MEGAN SLEPT SOUNDLY UNTIL MORNING, but did her usual sprawling thing and crowded Melinda to the point she felt like she was all but hanging off the side of her own bed. That, combined with the coffee she’d consumed far later than any sane person should consume caffeine, and a striking sense of worry roused by Megan’s talk about the man who had watched her on the schoolgrounds, kept Melinda awake.

As the night dragged on and morning was sneaking toward the horizon, Melinda gave up trying to fit into the bed her sister had claimed as her own, grabbed her alarm clock, and moved to the big couch in the family room.

 

WHEN HER ALARM SOUNDED, MELINDA groaned, slowly sat up, then called the television station to say she was sick and would not be working that day.

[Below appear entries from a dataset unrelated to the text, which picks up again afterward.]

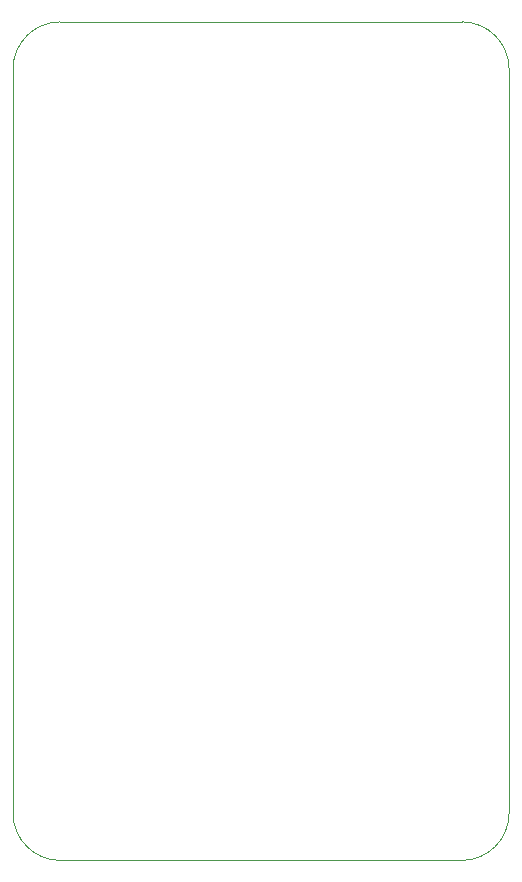
<source format=gbr>
G04 #@! TF.GenerationSoftware,KiCad,Pcbnew,(6.0.1)*
G04 #@! TF.CreationDate,2022-03-01T20:17:54-08:00*
G04 #@! TF.ProjectId,ESP32-Lora,45535033-322d-44c6-9f72-612e6b696361,rev?*
G04 #@! TF.SameCoordinates,Original*
G04 #@! TF.FileFunction,Profile,NP*
%FSLAX46Y46*%
G04 Gerber Fmt 4.6, Leading zero omitted, Abs format (unit mm)*
G04 Created by KiCad (PCBNEW (6.0.1)) date 2022-03-01 20:17:54*
%MOMM*%
%LPD*%
G01*
G04 APERTURE LIST*
G04 #@! TA.AperFunction,Profile*
%ADD10C,0.100000*%
G04 #@! TD*
G04 APERTURE END LIST*
D10*
X144000000Y-90000000D02*
X144000000Y-153000000D01*
X140000000Y-157000000D02*
X106000000Y-157000000D01*
X106000000Y-86000000D02*
G75*
G03*
X102000000Y-90000000I0J-4000000D01*
G01*
X106000000Y-86000000D02*
X140000000Y-86000000D01*
X144000000Y-90000000D02*
G75*
G03*
X140000000Y-86000000I-4000000J0D01*
G01*
X102000000Y-153000000D02*
X102000000Y-90000000D01*
X140000000Y-157000000D02*
G75*
G03*
X144000000Y-153000000I0J4000000D01*
G01*
X102000000Y-153000000D02*
G75*
G03*
X106000000Y-157000000I4000000J0D01*
G01*
M02*

</source>
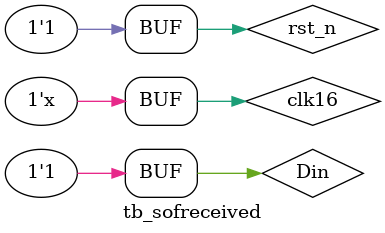
<source format=v>
module tb_sofreceived ();

reg Din, clk16, rst_n;
wire sof_rcv_out;

initial begin
    clk16 = 1'b0;
    rst_n = 1'b1;
    Din = 1'b1;
    #20 rst_n = 1'b0;
    #20 rst_n = 1'b1;
    #20 
    Din = 1'b0;
    #10
    Din = 1'b1;
    #40
    Din = 1'b0;
    #10
    Din = 1'b1;
end
    

always #5 clk16 = ~clk16;

sof_received DUT (.Din(Din), .clk16(clk16), .rst_n(rst_n), .sof_rcv_out(sof_rcv_out));

endmodule
</source>
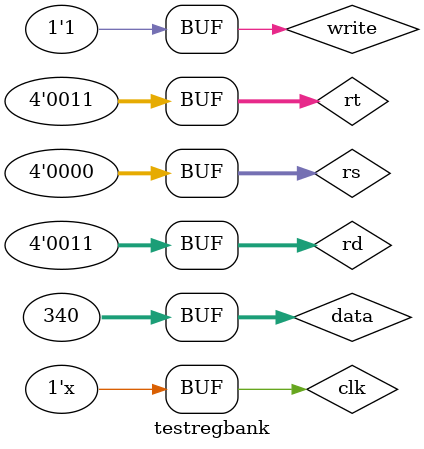
<source format=v>
`timescale 1ns / 1ps


module testregbank;

	// Inputs
	reg clk;
	reg [3:0] rs;
	reg [3:0] rt;
	reg [3:0] rd;
	reg [31:0] data;
	reg write;

	// Outputs
	wire [31:0] rd1;
	wire [31:0] rd2;

	// Instantiate the Unit Under Test (UUT)
	registers uut (
		.rd1(rd1), 
		.rd2(rd2), 
		.clk(clk), 
		.rs(rs), 
		.rt(rt), 
		.rd(rd), 
		.data(data), 
		.write(write)
	);

	initial begin
		// Initialize Inputs
		clk = 0;
		rs = 0;
		rt = 3;
		rd = 0;
		data = 234;
		write = 1;

		// Wait 100 ns for global reset to finish
		#100;
		
		
		clk = 0;
		rs = 0;
		rt = 3;
		rd = 3;
		data = 340;
		write = 1;

		// Wait 100 ns for global reset to finish
		#100;
        
		// Add stimulus here

	end
     always #20 clk = ~clk;
endmodule


</source>
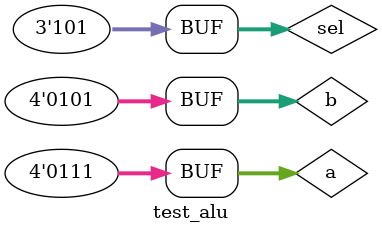
<source format=v>
`include "Alu_using_case.v"

module test_alu;
  
  reg [3:0] a,b;
  reg [2:0] sel;
  wire [4:0] out;
  
  ALU a1(.a(a),.b(b),.sel(sel),.out(out));
  
  initial begin
        a =4'd5; b=4'd7; sel=3'd0;
    #10 a =4'd7; b=4'd5; sel=3'd1;
    #10 a =4'd7; b=4'd5; sel=3'd2;
    #10 a =4'd7; b=4'd5; sel=3'd3;
    #10 a =4'd7; b=4'd5; sel=3'd4;
    #10 a =4'd7; b=4'd1; sel=3'd5;
    #10 a =4'd1; b=4'd5; sel=3'd6;
    #10 a =4'd7; b=4'd5; sel=3'd7;
    #10 a =4'd7; b=4'd5; sel=3'd5;
  end
  
   initial 
     $monitor($time,"ns a=%b; b=%b; sel=%d, out=%b",a,b,sel,out);
  
endmodule
</source>
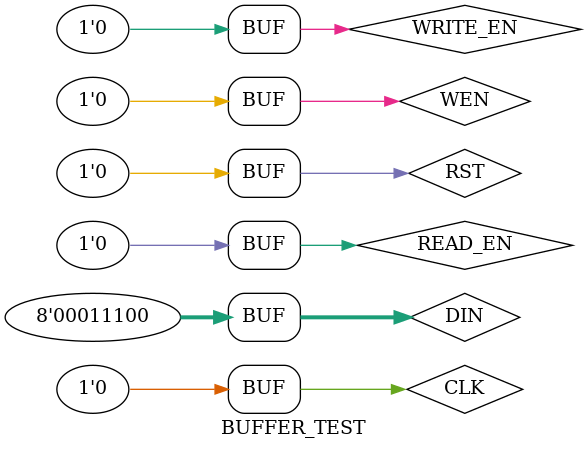
<source format=v>
`timescale 1ns/1ns

module BUFFER_TEST #(parameter NUM_BIT = 4, NUM_REG = 4, ADDR_REG = 2, PAR_WRITE = 2, PAR_READ = 1)
();

    reg CLK = 1'b0;
    reg RST = 1'b0;
    reg WEN = 1'b0;
    reg [PAR_WRITE * NUM_BIT - 1 : 0]DIN;
    reg WRITE_EN = 1'b0;
    reg READ_EN = 1'b0;
    wire [PAR_READ * NUM_BIT - 1 : 0]DOUT;
    wire FULL , EMPTY , READY , VALID;

    top_module FIFO_BUF(.clk(CLK) , .rst(RST) , .write_en(WRITE_EN) , .read_en(READ_EN) , .din(DIN) , .dout(DOUT) , .full(FULL) , .empty(EMPTY) , .ready(READY) , .valid(VALID));
    initial repeat(100) #350 CLK = ~CLK;
    initial begin
        #1000 RST = 1'b1;
        #1000 RST = 1'b0;
        #1000 DIN = 8'b10110010;
        #500  WRITE_EN = 1'b1;
        #400  WRITE_EN = 1'b0;
        #10 DIN = 8'b00011100;
        #340  WRITE_EN = 1'b1;
        #350  WRITE_EN = 1'b0;
        #330 READ_EN = 1'b1;
        #350 READ_EN = 1'b0;
        #350 READ_EN = 1'b1;
        #350 READ_EN = 1'b0;
        #500 {READ_EN , WRITE_EN} = 2'b11;
        #300 {READ_EN , WRITE_EN} = 2'b00;
        // #1000 DIN = 8'b11111111;
        // #500  WRITE_EN = 1'b1;
        // #400  WRITE_EN = 1'b0;
        // #750  READ_EN = 1'b1;
        // #400  READ_EN = 1'b0;
        // #1000  READ_EN = 1'b1;
        // #400  READ_EN = 1'b0;
    end
endmodule


</source>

It didn’t feel at all like a falsehood; she was so groggy and sleep-deprived she felt physically stunned. Melinda was healthy and strong, but never had been one to miss a night’s sleep and feel no bad effect from it. Even in her college days she had not been able to pull off the legendary pre-finals “all nighter” and get away with it. Once, after trying it, she’d been jolted rudely awake in mid-exam by nearly falling from her chair, sound asleep with pencil in hand.

She left a message on Eli’s office machine saying she would not be in, went back to her bedroom, which had by now been vacated by Megan, and there slept until after ten-thirty while Megan went to her day-long “drama camp” workshop. When finally Melinda got up, she made toast and scrambled eggs, then settled back in bed with a cup of coffee and a plate of food to finish reading Coleman Caldwell’s manuscript.